• [EXERCISE DIRECTIONS]: Write out the passage on business intelligence in the pharmaceutical industry from "1. Support for" to "have industry-specific capabilities.", copying each word as it appears.

BEGIN PASSAGE FOR REVIEW

Some pharma companies spend millions of dollars on advanced analytics, business intelligence platforms and cloud storage and end up with little to show for it.
The uncertain financial climate should provide an opportunity for pharma companies to reevaluate how they market their products using business intelligence platforms and advanced analytics.
The pharmaceutical sector has traditionally been slower to adopt business intelligence platforms than many other industries. While some pharma companies, for instance, rolled out BI-based dashboards a few years ago, finance companies had done the same more than a decade ago.
Part of the reason for the relatively slow adoption of BI platforms in pharma comes down to risk tolerance. Many healthcare organizations are hesitant to embrace dramatic change because of regulatory and legal risks. The pharma industry’s traditionally high profit margins also contribute to its conservatism.
But the pharmaceutical industry is catching up, said Rohit Vashisht, CEO and co-founder of WhizAI. But business intelligence spending can be a risky investment without careful deliberation. Here are five considerations to keep in mind.
1. Support for the unique needs of the pharmaceutical industry
Many off-the-shelf BI technologies are ill-suited to meet the needs of pharmaceutical companies, Vashisht said. It is, therefore, vital that pharmaceutical companies consider BI platforms that have industry-specific capabilities.

END PASSAGE FOR REVIEW
BEGIN GIVEN INFORMATION

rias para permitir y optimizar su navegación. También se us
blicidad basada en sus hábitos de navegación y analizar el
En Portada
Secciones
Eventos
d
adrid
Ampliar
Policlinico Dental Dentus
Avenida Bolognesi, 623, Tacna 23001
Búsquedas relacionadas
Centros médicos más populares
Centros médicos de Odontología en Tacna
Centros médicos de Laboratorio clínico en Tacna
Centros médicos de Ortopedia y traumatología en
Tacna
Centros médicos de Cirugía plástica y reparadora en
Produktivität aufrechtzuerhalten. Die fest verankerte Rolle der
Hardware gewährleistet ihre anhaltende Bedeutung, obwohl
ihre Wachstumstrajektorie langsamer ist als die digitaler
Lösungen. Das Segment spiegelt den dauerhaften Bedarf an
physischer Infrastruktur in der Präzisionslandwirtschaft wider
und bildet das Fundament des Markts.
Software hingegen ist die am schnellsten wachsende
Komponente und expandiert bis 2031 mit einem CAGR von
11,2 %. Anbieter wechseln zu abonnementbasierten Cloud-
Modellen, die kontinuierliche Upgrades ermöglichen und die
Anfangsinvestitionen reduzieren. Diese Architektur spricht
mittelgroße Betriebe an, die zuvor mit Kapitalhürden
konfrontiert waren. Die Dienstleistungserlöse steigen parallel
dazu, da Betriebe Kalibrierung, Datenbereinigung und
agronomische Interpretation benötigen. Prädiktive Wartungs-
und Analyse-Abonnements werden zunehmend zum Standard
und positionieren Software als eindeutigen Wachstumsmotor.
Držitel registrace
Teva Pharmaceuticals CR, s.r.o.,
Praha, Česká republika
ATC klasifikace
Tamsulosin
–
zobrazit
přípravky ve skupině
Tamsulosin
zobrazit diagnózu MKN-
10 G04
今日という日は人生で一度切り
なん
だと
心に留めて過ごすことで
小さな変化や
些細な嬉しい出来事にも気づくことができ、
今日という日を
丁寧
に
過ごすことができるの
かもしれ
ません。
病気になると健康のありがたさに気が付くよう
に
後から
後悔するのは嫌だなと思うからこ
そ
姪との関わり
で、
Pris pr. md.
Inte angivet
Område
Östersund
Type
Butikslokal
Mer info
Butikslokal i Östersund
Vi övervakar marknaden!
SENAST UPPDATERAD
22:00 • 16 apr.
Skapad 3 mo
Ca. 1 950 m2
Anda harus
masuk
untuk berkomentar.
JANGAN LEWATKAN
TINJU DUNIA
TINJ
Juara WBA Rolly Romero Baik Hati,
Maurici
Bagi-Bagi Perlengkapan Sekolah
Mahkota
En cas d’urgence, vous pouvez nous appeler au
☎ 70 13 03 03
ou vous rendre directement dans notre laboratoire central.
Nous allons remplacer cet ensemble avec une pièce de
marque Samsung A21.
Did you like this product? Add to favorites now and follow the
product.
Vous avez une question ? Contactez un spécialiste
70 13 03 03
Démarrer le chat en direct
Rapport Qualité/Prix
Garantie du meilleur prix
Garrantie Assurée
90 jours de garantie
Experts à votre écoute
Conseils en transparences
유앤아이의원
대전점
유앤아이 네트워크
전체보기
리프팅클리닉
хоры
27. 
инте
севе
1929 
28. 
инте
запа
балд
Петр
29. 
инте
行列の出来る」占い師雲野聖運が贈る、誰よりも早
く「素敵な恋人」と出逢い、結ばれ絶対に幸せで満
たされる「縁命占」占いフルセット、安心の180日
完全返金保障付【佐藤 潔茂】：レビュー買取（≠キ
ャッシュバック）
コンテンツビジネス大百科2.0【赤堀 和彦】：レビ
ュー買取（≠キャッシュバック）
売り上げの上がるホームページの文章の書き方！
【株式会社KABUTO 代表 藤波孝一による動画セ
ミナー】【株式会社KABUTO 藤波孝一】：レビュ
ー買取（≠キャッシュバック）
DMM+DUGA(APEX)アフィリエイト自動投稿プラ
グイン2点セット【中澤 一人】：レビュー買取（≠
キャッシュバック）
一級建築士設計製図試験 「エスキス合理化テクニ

END GIVEN INFORMATION

• [SOLUTION BELOW]:
1. Support for the unique needs of the pharmaceutical industry
Many off-the-shelf BI technologies are ill-suited to meet the needs of pharmaceutical companies, Vashisht said. It is, therefore, vital that pharmaceutical companies consider BI platforms that have industry-specific capabilities.